# Shou Sugi Ban Help



## TNNovice (Aug 15, 2016)

Hey all,
I'm new to the forum and to be honest new to woodworking in general. I am wanting to do a Shou Sugi Ban (Deep "Gator" charred) finish on some cypress planks. My question is, after charring the planks to a gator finish how do I prevent the char from ashing or flaking off? I feel like even if I seal the planks after the char it will still flake out. Any tips or advice?
Thanks


----------



## Iguana (Jun 22, 2011)

You need to brush off the char - use a brass wire brush. There is no way to seal the char to the wood. Unfortunately you'll loose most, if not all, of the alligatoring. After brushing off, also wipe off the remaining soot. Then oil.

Wear a mask!


----------



## kelvancra (May 4, 2010)

The whole idea is to leave the char as a shield to the weather, Mark.

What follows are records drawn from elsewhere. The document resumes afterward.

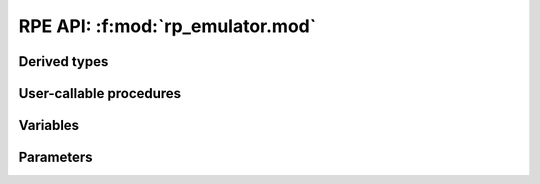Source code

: =================================
RPE API: :f:mod:`rp_emulator.mod`
=================================


Derived types
=============

.. f:type:: rpe_type
   :attrs: abstract

   An abstract type defining a reduced-precision floating-point number. You cannot construct an instance of this type, but you can construct an instance of any type that extends this type.

   :f INTEGER sbits: Number of bits in the significand of the floating-point number

   .. f:function:: rpe_type%get_value()

      Retrieve the real value stored within an :f:type:`rpe_type` instance.

      :r REAL value [KIND=RPE_REAL_KIND]: Reduced-precision value stored in a built-in real-typed variable.


.. f:type:: rpe_var
   :attrs: extends(rpe_type)

   A type extending :f:type:`rpe_type` representing a reduced-precision floating-point number.
   This type stores the number it represents internally.

.. f:type:: rpe_shadow
   :attrs: extends(rpe_type)

   A type extending :f:type:`rpe_type` representing a reduced-precision floating-point number.
   The :f:type:`rpe_shadow` provides a memory-view onto an existing double precision floating point number defined outside the type itself.
   Changing the value of the :f:type:`rpe_shadow` also changes the value of the floating point number it is shadowing and vice-versa, since they both refer to the same block of memory.
   However, when values are assigned to the :f:type:`rpe_shadow` their precision is reduced, which is not the case when assigning to the variable being shadowed.

User-callable procedures
========================

.. f:subroutine:: init_shadow (shadow, target)

   Initialize an :f:type:`rpe_shadow` instance by associating it with a
   real-valued variable.

   :param rpe_shadow shadow [INOUT]: The :f:type:`rpe_shadow` instance to initialize.
   :param REAL target [KIND=RPE_REAL_KIND,IN]: A floating-point variable to shadow. This must be a variable defined within the scope of the :f:func:`init_shadow` call otherwise invalid memory references will occur.

.. f:subroutine:: apply_truncation (rpe)
   :attrs: elemental

   Apply the required truncation to the value stored within an :f:type:`rpe_type` instance.
   Operates on the input in-place, modifying its value.
   The truncation is determined by the :f:var:`sbits` attribute of the :f:type:`rpe_type` instance, if this is not set then the value of :f:var:`RPE_DEFAULT_SBITS`.

   :param rpe_type rpe [INOUT]: The :f:type:`rpe_type` instance to alter the precision of.


Variables
=========

.. f:variable:: RPE_ACTIVE
   :type: LOGICAL
   :attrs: default=.TRUE.

   Logical value determining whether emulation is on or off.
   If set to ``.FALSE.`` then calls to :f:subr:`apply_truncation` will have no effect and all operations will be carried out at full precision.


.. f:variable:: RPE_DEFAULT_SBITS
   :type: INTEGER
   :attrs: default=23

   The default number of bits used in the significand of an :f:type:`rpe_type` instance when not explicitly specified.
   This takes effect internally when determining precision levels, but does not bind an :f:type:`rpe_type` instance to a particular precision level (doesn't set :f:var:`rpe_type%sbits`).


.. f:variable:: RPE_IEEE_HALF
   :type: LOGICAL
   :attrs: default=.FALSE.

   Logical value determining if IEEE half-precision emulation is turned on.
   If set to ``.TRUE.`` and a 10-bit significand is being emulated the emulator will additionally impose range constraints when applying truncation:

   * Values that overflow IEEE half-precision will lead to real overflows with a corresponding floating-point overflow exception.
   * Values out of the lower range of IEEE half-precision will be denormalised.

   This option only affects the emulation when emulating a 10-bit significand.


.. f:variable:: RPE_IEEE_ROUNDING
   :type: LOGICAL
   :attrs: default=.FALSE.

    Logical value determining if full IEEE 754 rounding rules should be used.
    If ``.TRUE.`` then a *"round to nearest, tie to even"* rounding scheme will be used, which proceeds as normal rounding to the nearest representable number, except in the special case where a number is halfway between two representations where it will be rounded so that the least significant bit of the results is a zero.
    If ``.FALSE.`` then then rounding scheme rounds numbers halfway between two representations to the representation with larger absolute value.

    .. note::

       It is recommended to set this option to ``.TRUE.``. Currently the default is ``.FALSE.`` for backwards compatibility reasons. In a future release the bahaviour of the ``.TRUE.`` setting will become the default (and possibly only) option.


Parameters
==========

.. f:variable:: RPE_DOUBLE_KIND
   :type: INTEGER

   The kind number for double precision real types.

.. f:variable:: RPE_SINGLE_KIND
   :type: INTEGER

   The kind number for single precision real types.

.. f:variable:: RPE_REAL_KIND
   :type: INTEGER

   The kind number of the real-values held by reduced precision types.
   This is a reference to :f:var:`RPE_DOUBLE_KIND`, but could be changed (in source) to be :f:var:`RPE_SINGLE_KIND`.

.. f:variable:: RPE_ALTERNATE_KIND
   :type: INTEGER

   The kind number of an alternate type of real-value.
   This is a reference to :f:var:`RPE_SINGLE_KIND`, but can be changed (in source) if the value referenced by :f:var:`RPE_REAL_KIND` is changed.

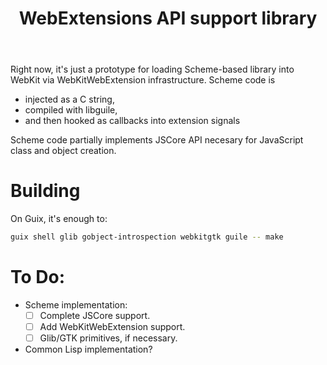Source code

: #+TITLE:WebExtensions API support library

Right now, it's just a prototype for loading Scheme-based library into WebKit via WebKitWebExtension infrastructure. Scheme code is
- injected as a C string,
- compiled with libguile,
- and then hooked as callbacks into extension signals

Scheme code partially implements JSCore API necesary for JavaScript class and object creation.

* Building

On Guix, it's enough to:
#+begin_src sh
  guix shell glib gobject-introspection webkitgtk guile -- make
#+end_src


* To Do:
- Scheme implementation:
  - [ ] Complete JSCore support.
  - [ ] Add WebKitWebExtension support.
  - [ ] Glib/GTK primitives, if necessary.
- Common Lisp implementation?
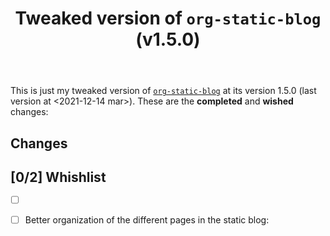#+TITLE: Tweaked version of =org-static-blog= (v1.5.0)

This is just my tweaked version of [[https://github.com/mikelRM/org-static-blog][=org-static-blog=]] at its version 1.5.0 (last
version at <2021-12-14 mar>). These are the *completed* and *wished* changes:

** Changes
   

** [0/2] Whishlist

   - [ ] 

   - [ ] Better organization of the different pages in the static blog:
     #+begin_export ascii
     html
     |- index.html
     |- archive.html
     |- tag-archive.html
     |- ...
     |- posts
        |- post1.html
	|- post2.html
	|- ...
     #+end_export

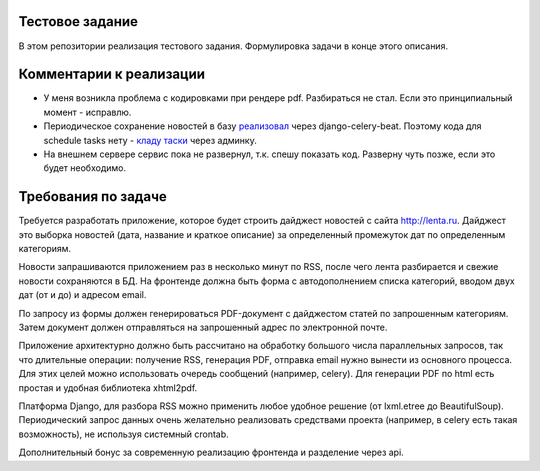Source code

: Тестовое задание
================
В этом репозитории реализация тестового задания. Формулировка задачи в конце этого описания.


Комментарии к реализации
========================
- У меня возникла проблема с кодировками при рендере pdf. Разбираться не стал. Если это принципиальный момент - исправлю.
- Периодическое сохранение новостей в базу `реализовал <http://docs.celeryproject.org/en/latest/userguide/periodic-tasks.html#using-custom-scheduler-classes>`__ через django-celery-beat. Поэтому кода для schedule tasks нету - `кладу таски <http://prntscr.com/dlaydp>`__ через админку.
- На внешнем сервере сервис пока не развернул, т.к. спешу показать код. Разверну чуть позже, если это будет необходимо.


Требования по задаче
====================
Требуется разработать приложение, которое будет строить дайджест новостей с сайта http://lenta.ru. Дайджест  это выборка новостей (дата, название и краткое описание) за определенный промежуток дат по определенным категориям.

Новости запрашиваются приложением раз в несколько минут по RSS, после чего лента разбирается и свежие новости сохраняются в БД. На фронтенде должна быть форма с автодополнением списка категорий, вводом двух дат (от и до) и адресом email.

По запросу из формы должен генерироваться PDF-документ с дайджестом статей по запрошенным категориям. Затем документ должен отправляться на запрошенный адрес по электронной почте.

Приложение архитектурно должно быть рассчитано на обработку большого числа параллельных запросов, так что длительные операции: получение RSS, генерация PDF, отправка email  нужно вынести из основного процесса. Для этих целей можно использовать очередь сообщений (например, celery). Для генерации PDF по html есть простая и удобная библиотека xhtml2pdf.

Платформа  Django, для разбора RSS можно применить любое удобное решение (от lxml.etree до BeautifulSoup). Периодический запрос данных очень желательно реализовать средствами проекта (например, в celery есть такая возможность), не используя системный crontab.

Дополнительный бонус за современную реализацию фронтенда и разделение через api.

TNN, I DON'T KNOW that they bother sealing the char. I've dug up hundred year old charcoal bottle hunting and it was doing just fine without any protective finish.


----------



## SuperCubber (Feb 23, 2012)

I'm not in a place right now where I can re-watch this video again, but IIRC, Matt did a nice job describing the process:


----------



## TNNovice (Aug 15, 2016)

Kelly, I was assuming the sealer was to limit the smell of burnt wood in the house and to potentially protect against ash flaking off all over there place.


----------



## TObenhuber (Jan 15, 2014)

Did you end up trying the Shou Sugi Ban? I'm interested in trying it on done plaques I make.


----------



## RussellAP (Feb 21, 2012)

The char does help with weathering, but most of the weathering is done microscopically with tiny bits of char. Believe me, you won't wash out all the char with brushes. I use a wire brush and a stiff nylon brush and there is still plenty of char down in the pours. When you give it a really wet coat of Tung oil it stiffens it up and it'll last a good 20 years without much change in appearance. I just did an Adirondack today using the method, and I have 5 love seats up next for a customer. I think it's a hell of a lot easier than stain and seal.


----------



## r33tc0w (Jan 27, 2017)

Our sign shop did this for a sign not too long ago. Get spray poly or automotive clear coat. It'll help keep the char bonded together without physically applying a coating. Plan on caking it on big-time, need a lot to hold it on


----------